England look to build on a superb summer of Ashes success in Pakistan
It is the evening of Tuesday 13th September. After 24 hours of drinking, a famous sportsman is applying some permanent marker on the face of his even more famous unconscious team-mate. Another player is seeking out a busty, blonde model. A group of high-profile footballers?. Not out. It’s the victorious England cricket team with the players in question being Stephen Harmison, Andrew Flintoff and Kevin Pietersen. Cricket was the new football, remember?
Fast forward a few weeks and time zones. Pranks, pints and plaudits have been replaced by heat, homesickness and hard work. The England cricket team are in the place ‘to send the mother-in-law’ according to Ian Botham, he was referring to Pakistan.
Yet as England’s arguably most important winter of cricket in years begins, the school playground, so often a barometer of popular culture, reveals crickets way out. Slide tackles have substituted the slider and stumps are now being used as goal posts again. The cricket craze has cooled but so has the weather. The cold is not conducive to spin. However there are two further factors beyond the weather which suggest that cricket has had its brief bat with the general public.
Firstly, summer cricket, like winter tours are on Sky Sports. Next summer cricket will be competing with the football World Cup for the public consciousness. Sky is not the platform for cricket to do this. The new fringe fans will be lost.
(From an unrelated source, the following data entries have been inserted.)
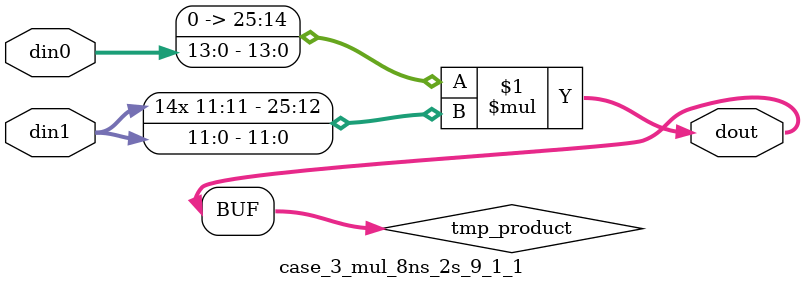
<source format=v>

`timescale 1 ns / 1 ps

 (* use_dsp = "no" *)  module case_3_mul_8ns_2s_9_1_1(din0, din1, dout);
parameter ID = 1;
parameter NUM_STAGE = 0;
parameter din0_WIDTH = 14;
parameter din1_WIDTH = 12;
parameter dout_WIDTH = 26;

input [din0_WIDTH - 1 : 0] din0; 
input [din1_WIDTH - 1 : 0] din1; 
output [dout_WIDTH - 1 : 0] dout;

wire signed [dout_WIDTH - 1 : 0] tmp_product;

























assign tmp_product = $signed({1'b0, din0}) * $signed(din1);










assign dout = tmp_product;





















endmodule

</source>
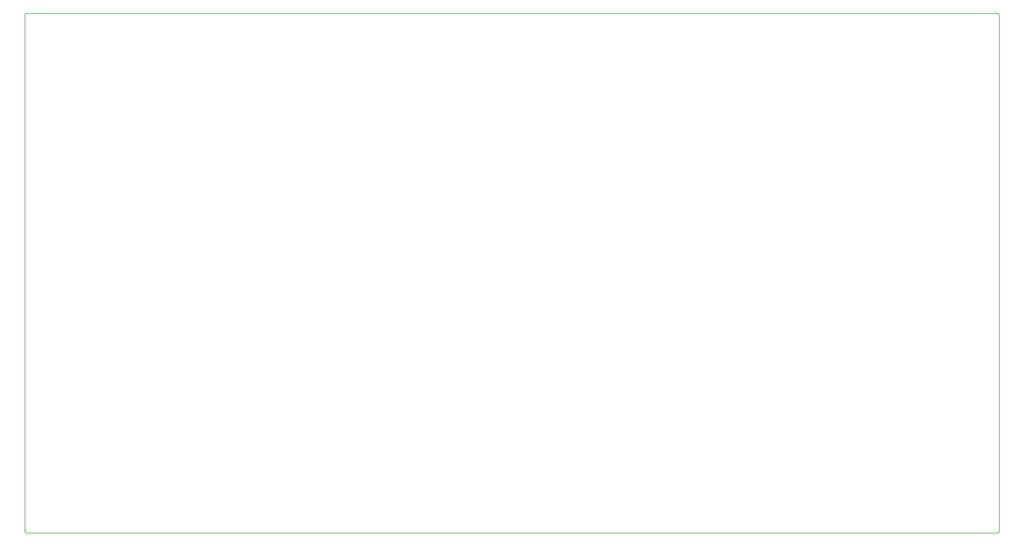
<source format=gbr>
%TF.GenerationSoftware,KiCad,Pcbnew,9.99.0-4546-gb76221958b*%
%TF.CreationDate,2025-12-26T02:09:00+05:30*%
%TF.ProjectId,universal-psu,756e6976-6572-4736-916c-2d7073752e6b,rev?*%
%TF.SameCoordinates,Original*%
%TF.FileFunction,Profile,NP*%
%FSLAX46Y46*%
G04 Gerber Fmt 4.6, Leading zero omitted, Abs format (unit mm)*
G04 Created by KiCad (PCBNEW 9.99.0-4546-gb76221958b) date 2025-12-26 02:09:00*
%MOMM*%
%LPD*%
G01*
G04 APERTURE LIST*
%TA.AperFunction,Profile*%
%ADD10C,0.050000*%
%TD*%
G04 APERTURE END LIST*
D10*
X13750000Y-16050000D02*
X13750000Y-16050000D01*
G75*
G02*
X14050000Y-15750000I300000J0D01*
G01*
X163450000Y-15750000D01*
G75*
G02*
X163750000Y-16050000I0J-300000D01*
G01*
X163750000Y-95450000D01*
G75*
G02*
X163450000Y-95750000I-300000J0D01*
G01*
X14050000Y-95750000D01*
G75*
G02*
X13750000Y-95450000I0J300000D01*
G01*
X13750000Y-16050000D01*
M02*

</source>
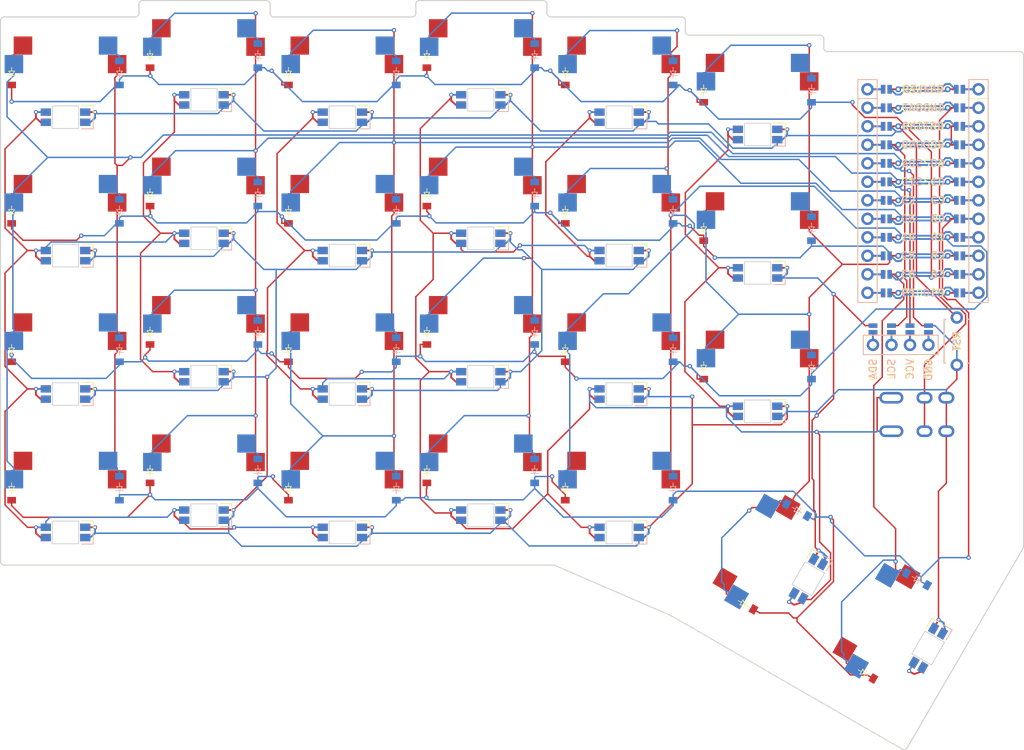
<source format=kicad_pcb>
(kicad_pcb
	(version 20240108)
	(generator "pcbnew")
	(generator_version "8.0")
	(general
		(thickness 1.6)
		(legacy_teardrops no)
	)
	(paper "A3")
	(title_block
		(title "eggada50")
		(date "2025-06-17")
		(rev "0.2")
		(company "ceoloide")
	)
	(layers
		(0 "F.Cu" signal)
		(31 "B.Cu" signal)
		(32 "B.Adhes" user "B.Adhesive")
		(33 "F.Adhes" user "F.Adhesive")
		(34 "B.Paste" user)
		(35 "F.Paste" user)
		(36 "B.SilkS" user "B.Silkscreen")
		(37 "F.SilkS" user "F.Silkscreen")
		(38 "B.Mask" user)
		(39 "F.Mask" user)
		(40 "Dwgs.User" user "User.Drawings")
		(41 "Cmts.User" user "User.Comments")
		(42 "Eco1.User" user "User.Eco1")
		(43 "Eco2.User" user "User.Eco2")
		(44 "Edge.Cuts" user)
		(45 "Margin" user)
		(46 "B.CrtYd" user "B.Courtyard")
		(47 "F.CrtYd" user "F.Courtyard")
		(48 "B.Fab" user)
		(49 "F.Fab" user)
	)
	(setup
		(pad_to_mask_clearance 0.05)
		(allow_soldermask_bridges_in_footprints no)
		(pcbplotparams
			(layerselection 0x00010fc_ffffffff)
			(plot_on_all_layers_selection 0x0000000_00000000)
			(disableapertmacros no)
			(usegerberextensions no)
			(usegerberattributes yes)
			(usegerberadvancedattributes yes)
			(creategerberjobfile yes)
			(dashed_line_dash_ratio 12.000000)
			(dashed_line_gap_ratio 3.000000)
			(svgprecision 4)
			(plotframeref no)
			(viasonmask no)
			(mode 1)
			(useauxorigin no)
			(hpglpennumber 1)
			(hpglpenspeed 20)
			(hpglpendiameter 15.000000)
			(pdf_front_fp_property_popups yes)
			(pdf_back_fp_property_popups yes)
			(dxfpolygonmode yes)
			(dxfimperialunits yes)
			(dxfusepcbnewfont yes)
			(psnegative no)
			(psa4output no)
			(plotreference yes)
			(plotvalue yes)
			(plotfptext yes)
			(plotinvisibletext no)
			(sketchpadsonfab no)
			(subtractmaskfromsilk no)
			(outputformat 1)
			(mirror no)
			(drillshape 1)
			(scaleselection 1)
			(outputdirectory "")
		)
	)
	(net 0 "")
	(net 1 "C0")
	(net 2 "outer_mod_B")
	(net 3 "GND")
	(net 4 "outer_bottom_B")
	(net 5 "outer_home_B")
	(net 6 "outer_top_B")
	(net 7 "C1")
	(net 8 "pinky_mod_B")
	(net 9 "pinky_bottom_B")
	(net 10 "pinky_home_B")
	(net 11 "pinky_top_B")
	(net 12 "C2")
	(net 13 "ring_mod_B")
	(net 14 "ring_bottom_B")
	(net 15 "ring_home_B")
	(net 16 "ring_top_B")
	(net 17 "C3")
	(net 18 "middle_mod_B")
	(net 19 "middle_bottom_B")
	(net 20 "middle_home_B")
	(net 21 "middle_top_B")
	(net 22 "C4")
	(net 23 "index_mod_B")
	(net 24 "index_bottom_B")
	(net 25 "index_home_B")
	(net 26 "index_top_B")
	(net 27 "C5")
	(net 28 "inner_bottom_B")
	(net 29 "inner_home_B")
	(net 30 "inner_top_B")
	(net 31 "tucky_default_B")
	(net 32 "C6")
	(net 33 "reachy_default_B")
	(net 34 "R0")
	(net 35 "R1")
	(net 36 "R2")
	(net 37 "R3")
	(net 38 "outer_mod_F")
	(net 39 "outer_bottom_F")
	(net 40 "outer_home_F")
	(net 41 "outer_top_F")
	(net 42 "pinky_mod_F")
	(net 43 "pinky_bottom_F")
	(net 44 "pinky_home_F")
	(net 45 "pinky_top_F")
	(net 46 "ring_mod_F")
	(net 47 "ring_bottom_F")
	(net 48 "ring_home_F")
	(net 49 "ring_top_F")
	(net 50 "middle_mod_F")
	(net 51 "middle_bottom_F")
	(net 52 "middle_home_F")
	(net 53 "middle_top_F")
	(net 54 "index_mod_F")
	(net 55 "index_bottom_F")
	(net 56 "index_home_F")
	(net 57 "index_top_F")
	(net 58 "inner_bottom_F")
	(net 59 "inner_home_F")
	(net 60 "inner_top_F")
	(net 61 "tucky_default_F")
	(net 62 "reachy_default_F")
	(net 63 "RAW")
	(net 64 "RST")
	(net 65 "VCC")
	(net 66 "P10")
	(net 67 "LED")
	(net 68 "DAT")
	(net 69 "SDA")
	(net 70 "SCL")
	(net 71 "CS")
	(net 72 "P9")
	(net 73 "MCU1_24")
	(net 74 "MCU1_1")
	(net 75 "MCU1_23")
	(net 76 "MCU1_2")
	(net 77 "MCU1_22")
	(net 78 "MCU1_3")
	(net 79 "MCU1_21")
	(net 80 "MCU1_4")
	(net 81 "MCU1_20")
	(net 82 "MCU1_5")
	(net 83 "MCU1_19")
	(net 84 "MCU1_6")
	(net 85 "MCU1_18")
	(net 86 "MCU1_7")
	(net 87 "MCU1_17")
	(net 88 "MCU1_8")
	(net 89 "MCU1_16")
	(net 90 "MCU1_9")
	(net 91 "MCU1_15")
	(net 92 "MCU1_10")
	(net 93 "MCU1_14")
	(net 94 "MCU1_11")
	(net 95 "MCU1_13")
	(net 96 "MCU1_12")
	(net 97 "DISP1_1")
	(net 98 "DISP1_2")
	(net 99 "DISP1_3")
	(net 100 "DISP1_4")
	(footprint "ceoloide:switch_mx" (layer "F.Cu") (at 195 64.375))
	(footprint "ceoloide:diode_tht_sod123" (layer "F.Cu") (at 111.6 58.3 90))
	(footprint "ceoloide:switch_mx" (layer "F.Cu") (at 176 81))
	(footprint "ceoloide:diode_tht_sod123" (layer "F.Cu") (at 111.6 96.3 90))
	(footprint "ceoloide:switch_mx" (layer "F.Cu") (at 100 62))
	(footprint "ceoloide:switch_mx" (layer "F.Cu") (at 214.3045 118.24 60))
	(footprint "ceoloide:diode_tht_sod123" (layer "F.Cu") (at 168.6 98.675 90))
	(footprint "ceoloide:switch_mx" (layer "F.Cu") (at 100 43))
	(footprint "ceoloide:reset_switch_tht_top" (layer "F.Cu") (at 222.35 78.501 90))
	(footprint "ceoloide:switch_mx" (layer "F.Cu") (at 195 83.375))
	(footprint "ceoloide:diode_tht_sod123" (layer "F.Cu") (at 111.6 39.3 90))
	(footprint "ceoloide:mounting_hole_npth" (layer "F.Cu") (at 147.5 69.125))
	(footprint "ceoloide:diode_tht_sod123" (layer "F.Cu") (at 92.6 98.675 90))
	(footprint "ceoloide:diode_tht_sod123" (layer "F.Cu") (at 187.6 44.05 90))
	(footprint "ceoloide:mcu_nice_nano" (layer "F.Cu") (at 217.704 56.62))
	(footprint "ceoloide:diode_tht_sod123" (layer "F.Cu") (at 168.6 60.675 90))
	(footprint "ceoloide:mounting_hole_npth" (layer "F.Cu") (at 166.468 89.261))
	(footprint "ceoloide:diode_tht_sod123" (layer "F.Cu") (at 168.6 41.675 90))
	(footprint "ceoloide:switch_mx" (layer "F.Cu") (at 138 62))
	(footprint "ceoloide:diode_tht_sod123" (layer "F.Cu") (at 149.6 58.3 90))
	(footprint "ceoloide:switch_mx" (layer "F.Cu") (at 138 43))
	(footprint "ceoloide:diode_tht_sod123" (layer "F.Cu") (at 168.6 79.675 90))
	(footprint "ceoloide:mounting_hole_npth" (layer "F.Cu") (at 185.468 53.736))
	(footprint "ceoloide:switch_mx" (layer "F.Cu") (at 197.85 108.74 60))
	(footprint "ceoloide:mounting_hole_npth" (layer "F.Cu") (at 109.5 50.125))
	(footprint "ceoloide:switch_mx" (layer "F.Cu") (at 157 97.625))
	(footprint "ceoloide:switch_mx" (layer "F.Cu") (at 176 43))
	(footprint "ceoloide:diode_tht_sod123" (layer "F.Cu") (at 193.0025 114.4861 150))
	(footprint "ceoloide:diode_tht_sod123" (layer "F.Cu") (at 149.6 96.3 90))
	(footprint "ceoloide:mounting_hole_npth" (layer "F.Cu") (at 228.694 101.245))
	(footprint "ceoloide:switch_mx" (layer "F.Cu") (at 176 62))
	(footprint "ceoloide:switch_mx" (layer "F.Cu") (at 119 59.625))
	(footprint "ceoloide:switch_mx" (layer "F.Cu") (at 157 40.625))
	(footprint "ceoloide:switch_mx" (layer "F.Cu") (at 119 78.625))
	(footprint "ceoloide:mounting_hole_npth" (layer "F.Cu") (at 210.8272 105.2628 60))
	(footprint "ceoloide:mounting_hole_npth" (layer "F.Cu") (at 201.3272 121.7172 60))
	(footprint "ceoloide:diode_tht_sod123" (layer "F.Cu") (at 149.6 39.3 90))
	(footprint "ceoloide:diode_tht_sod123" (layer "F.Cu") (at 130.6 79.675 90))
	(footprint "ceoloide:diode_tht_sod123" (layer "F.Cu") (at 149.6 77.3 90))
	(footprint "ceoloide:diode_tht_sod123" (layer "F.Cu") (at 187.6 82.05 90))
	(footprint "ceoloide:trrs_pj320a (reversible, symmetric)" (layer "F.Cu") (at 224.11 88.56 -90))
	(footprint "ceoloide:diode_tht_sod123" (layer "F.Cu") (at 92.6 60.675 90))
	(footprint "ceoloide:diode_tht_sod123" (layer "F.Cu") (at 130.6 60.675 90))
	(footprint "ceoloide:diode_tht_sod123" (layer "F.Cu") (at 209.457 123.9861 150))
	(footprint "ceoloide:switch_mx" (layer "F.Cu") (at 176 100))
	(footprint "ceoloide:switch_mx" (layer "F.Cu") (at 195 45.375))
	(footprint "ceoloide:mounting_hole_npth" (layer "F.Cu") (at 109.5 88.125))
	(footprint "ceoloide:switch_mx" (layer "F.Cu") (at 138 100))
	(footprint "ceoloide:switch_mx" (layer "F.Cu") (at 157 59.625))
	(footprint "ceoloide:diode_tht_sod123" (layer "F.Cu") (at 130.6 98.675 90))
	(footprint "ceoloide:switch_mx" (layer "F.Cu") (at 138 81))
	(footprint "ceoloide:display_ssd1306" (layer "F.Cu") (at 214.647 62.308))
	(footprint "ceoloide:switch_mx" (layer "F.Cu") (at 100 100))
	(footprint "ceoloide:switch_mx" (layer "F.Cu") (at 157 78.625))
	(footprint "ceoloide:mounting_hole_npth" (layer "F.Cu") (at 207.762 89.226))
	(footprint "ceoloide:diode_tht_sod123" (layer "F.Cu") (at 92.6 41.675 90))
	(footprint "ceoloide:switch_mx" (layer "F.Cu") (at 119 40.625))
	(footprint "ceoloide:diode_tht_sod123" (layer "F.Cu") (at 130.6 41.675 90))
	(footprint "ceoloide:switch_mx"
		(layer "F.Cu")
		(uuid "f46d8b83-9e3c-4989-bc54-e314fa597ce3")
		(at 119 97.625)
		(property "Reference" "S30"
			(at 0 -7.5 180)
			(layer "F.SilkS")
			(hide yes)
			(uuid "cba5eb79-98f0-49ea-b59f-26532f51115d")
			(effects
				(font
					(size 1 1)
					(thickness 0.15)
				)
			)
		)
		(property "Value" ""
			(at 0 0 0)
			(layer "F.Fab")
			(uuid "745dc058-8e22-4c77-98de-0bc143db1c73")
			(effects
				(font
					(size 1.27 1.27)
					(thickness 0.15)
				)
			)
		)
		(property "Footprint" ""
			(at 0 0 0)
			(layer "F.Fab")
			(hide yes)
			(uuid "1b31d561-4635-4979-bd62-abdd6f188cb5")
			(effects
				(font
					(size 1.27 1.27)
					(thickness 0.15)
				)
			)
		)
		(property "Datasheet" ""
			(at 0 0 0)
			(layer "F.Fab")
			(hide yes)
			(uuid "e1848944-cafb-4a3f-9688-fdb99a0888dd")
			(effects
				(font
					(size 1.27 1.27)
					(thickness 0.15)
				)
			)
		)
		(property "Description" ""
			(at 0 0 0)
			(layer "F.Fab")
			(hide yes)
			(uuid "44673bcb-3a64-4e2e-8103-f4f7329df4a6")
			(effects
				(font
					(size 1.27 1.27)
					(thickness 0.15)
				)
			)
		)
		(pad "" np_thru_hole circle
			(at -5.08 0)
			(size 1.9 1.9)
			(drill 1.9)
			(layers "*.Cu" "*.Mask")
			(uuid "b01f0a28-9360-400a-9470-08a2d2ec7494")
		)
		(pad "" np_thru_hole circle
			(at -2.54 -5.08 180)
			(size 3 3)
			(drill 3)
			(layers "F&B.Cu" "*.Mask")
			(uuid "6b8a4184-b285-4fc9-b38b-a8ecb515fe25")
		)
		(pad "" np_thru_hole circle
			(at 0 0)
			(size 4.1 4.1)
			(drill 4.1)
			(layers "*.Cu" "*.Mask")
			(uuid "eb9ec5c0-d75f-4882-839f-3bbf0df596f8")
		)
		(pad "" np_thru_hole circle
			(at 3.81 -2.54 180)
			(size 3 3)
			(drill 3)
			(layers "F&B.Cu" "*.Mask")
			(uuid "306e75cb-095b-484a-88c9-b169759ebb54")
		)
		(pad "" np_thru_hole circle
			(at 5.08 0)
			(size 1.9 1.9)
			(drill 1.9)
			(layers "*.Cu" "*.Mask")
			(uuid "763c5c36-2d16-4e40-8af7-9d3c067979dc")
		)
		(pad "1" smd rect
			(at 7.085 -2.54)
			(size 2.55 2.5)
			(layers "F.Cu" "F.Paste" "F.Mask")
			(net 7 "C1")
			(uuid "2dac259b-e1d9-422c-ac06-287
... [563129 chars truncated]
</source>
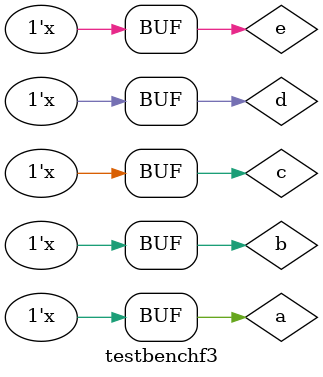
<source format=v>
`timescale 1ns / 1ps


module testbenchf3;

	// Inputs
	reg a;
	reg b;
	reg c;
	reg d;
	reg e;

	// Outputs
	wire op;

	// Instantiate the Unit Under Test (UUT)
	f3 uut (
		.a(a), 
		.b(b), 
		.c(c), 
		.d(d), 
		.e(e), 
		.op(op)
	);

	initial begin
		// Initialize Inputs
		a = 0;
		b = 0;
		c = 0;
		d = 0;
		e = 0;

		// Wait 100 ns for global reset to finish
		#100;
        
		// Add stimulus here

	end
	always #1 e=~e;
	always #2 d=~d;
	always #4 c=~c;
	always #8 b=~b;
	always #16 a=~a;
	
endmodule


</source>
Secondly, there is never likely to be a series like Ashes 2005 again. It had everything except an Ashley Giles’ wrong’un. Last summer England won all seven test matches at home, yet it made nothing like the impact of this summer. This summer, two series against Sri Lanka and Pakistan (again) will struggle to bowl cricket back on to the front pages.
England take on Pakistan with cricket barely featuring in the red-tops in the run up to the First Test. The sport pages are more concerned with Beckham’s history with Argentina than what England’s 36-year-old spinner Shaun Udal has in store for Inzamam-Ul-Huq and co.
In the lead up to the three match series England have suffered the traditional smattering of upset stomachs that accompany a sub-continent tour. More significantly, they are without their captain Michael Vaughan who has suffered a recurrence of an old knee injury. In his place returns Ian Bell, who in the nets last week got bowled by the devilish medium pace of Peter Gregory, the team doctor.